Розовое тело ее казалось прозрачным, от него исходил хмельный, горьковатый запах миндаля. Ее тоненькие пальчики задумчиво играли гривой моих волос, она смотрела в лицо мне широко, тревожно раскрытыми глазами и улыбалась недоверчиво.
— А, Боже мой! — воскликнула она, спрыгнув на пол и стала задумчиво шагать по комнате из света в тень, сияя в луче луны атласом кожи, бесшумно касаясь пола босыми ногами. И, снова подойдя ко мне, гладя ладонями щеки мои, сказала тоном матери:
— Вам нужно было начать жизнь с девушкой, — да, да! А не со мною...
Когда же я взял ее на руки, она заплакала, тихонько говоря:
— Вы чувствуете, как я люблю вас, да? Мне никогда не удавалось испытать столько радости, сколько я испытываю с вами, — это правда, поверьте! Никогда я не любила так нежно и ласково, с таким легким сердцем. Мне удивительно хорошо с вами, но — все-таки, — я говорю: мы ошиблись, я не то, что нужно вам, не то! Это я ошиблась.
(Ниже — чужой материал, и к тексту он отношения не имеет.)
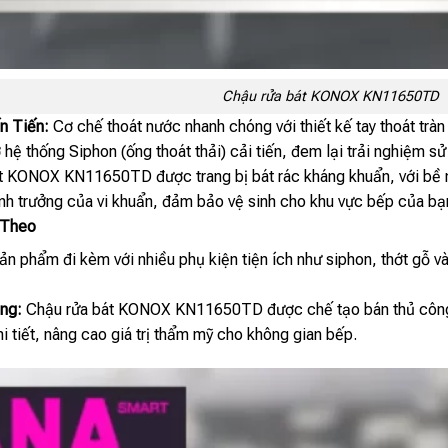
Chậu rửa bát KONOX KN11650TD
n Tiến:
Cơ chế thoát nước nhanh chóng với thiết kế tay thoát trà
 hệ thống Siphon (ống thoát thải) cải tiến, đem lại trải nghiệm s
t KONOX KN11650TD được trang bị bát rác kháng khuẩn, với b
inh trưởng của vi khuẩn, đảm bảo vệ sinh cho khu vực bếp của bạ
 Theo
n phẩm đi kèm với nhiều phụ kiện tiện ích như siphon, thớt gỗ và 
ng:
Chậu rửa bát KONOX KN11650TD được chế tạo bán thủ công 
hi tiết, nâng cao giá trị thẩm mỹ cho không gian bếp.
Не понимая ее, я был испуган ее словами и торопливо погасил ее настроение радостью ласк. Но все-таки эти странные слова остались в памяти моей. А спустя несколько дней, она, в слезах восторга, снова тоскливо повторила эти слова:
— Ах, если б я была девушкой!
Помню, в эту ночь по саду металась вьюга, в стекла окон стучали ветви бузины, в трубе волком выл ветер, в комнате у нас было темно, холодно и шелестели отклеившиеся обои.
--------------
Заработав несколько рублей, мы приглашали знакомых и устраивали великолепные ужины, — ели мясо, пили водку и пиво, ели пирожное и вообще наслаждались. Моя парижанка, обладая прекрасным аппетитом, любила русскую кухню: «сычуг» — коровий желудок, начиненный гречневой кашей и гусиным салом, пироги с рыбьими жирами и соминой, картофельный суп с бараниной.
Она организовала орден «жадненьких животиков», — десяток людей, которые, любя сытно поесть и хорошо выпить, эстетически тонко знали и красноречиво, неутомимо говорили о вкусных тайнах кухни, а я интересовался тайнами иного характера, ел мало, и процесс насыщения не увлекал меня, оставаясь вне моих эстетических потребностей.
— Это — пустые люди! — говорил я о «жадненьких животиках».
— Как всякий, если его хорошенько встряхнуть, — отвечала она. — Гейне сказал: «Все мы ходим голыми под нашим платьем».
Цитат скептического тона она знала много. Но — мне казалось — не всегда она удачно и уместно пользовалась ими.
Ей очень нравилось «встряхивать» ближних мужского пола, и она делала это весьма легко. Неугомонно веселая, остроумная, гибкая, как змея, она, быстро зажигая вокруг себя шумное оживление, возбуждала эмоции не очень высокого качества.
Достаточно было человеку побеседовать с нею несколько минут, и у него краснели уши, потом они становились лиловыми, глаза, томно увлажняясь, смотрели на нее взглядом козла на капусту.
— Магнитная женщина! — восхищался некий заместитель нотариуса, неудачник-дворянин, с бородавками Дмитрия Самозванца и животом объема церковной главы.
Белобрысый ярославский лицеист сочинял ей стихи, — всегда дактилем. Мне они казались отвратительными, она — хохотала над ними до слез.
— Зачем ты возбуждаешь их? — спрашивал я.
— Это так же интересно, как удить окуней. Это называется — кокетство. Нет ни одной женщины, уважающей себя, которая не любила бы кокетничать.
Иногда она спрашивала, улыбаясь, заглядывая в глаза мне:
— Ревнуешь?
Нет, я не ревновал, но — все это немножко мешало мне жить, — я не любил пошлых людей. Я был веселым человеком и знал, что смех — прекраснейшее свойство людей. Я считал клоунов цирка, юмористов открытых сцен и комиков театра бездарными людьми, уверенно чувствуя, что сам я мог бы смешить лучше их. И не редко мне удавалось заставлять наших гостей смеяться до боли в боках.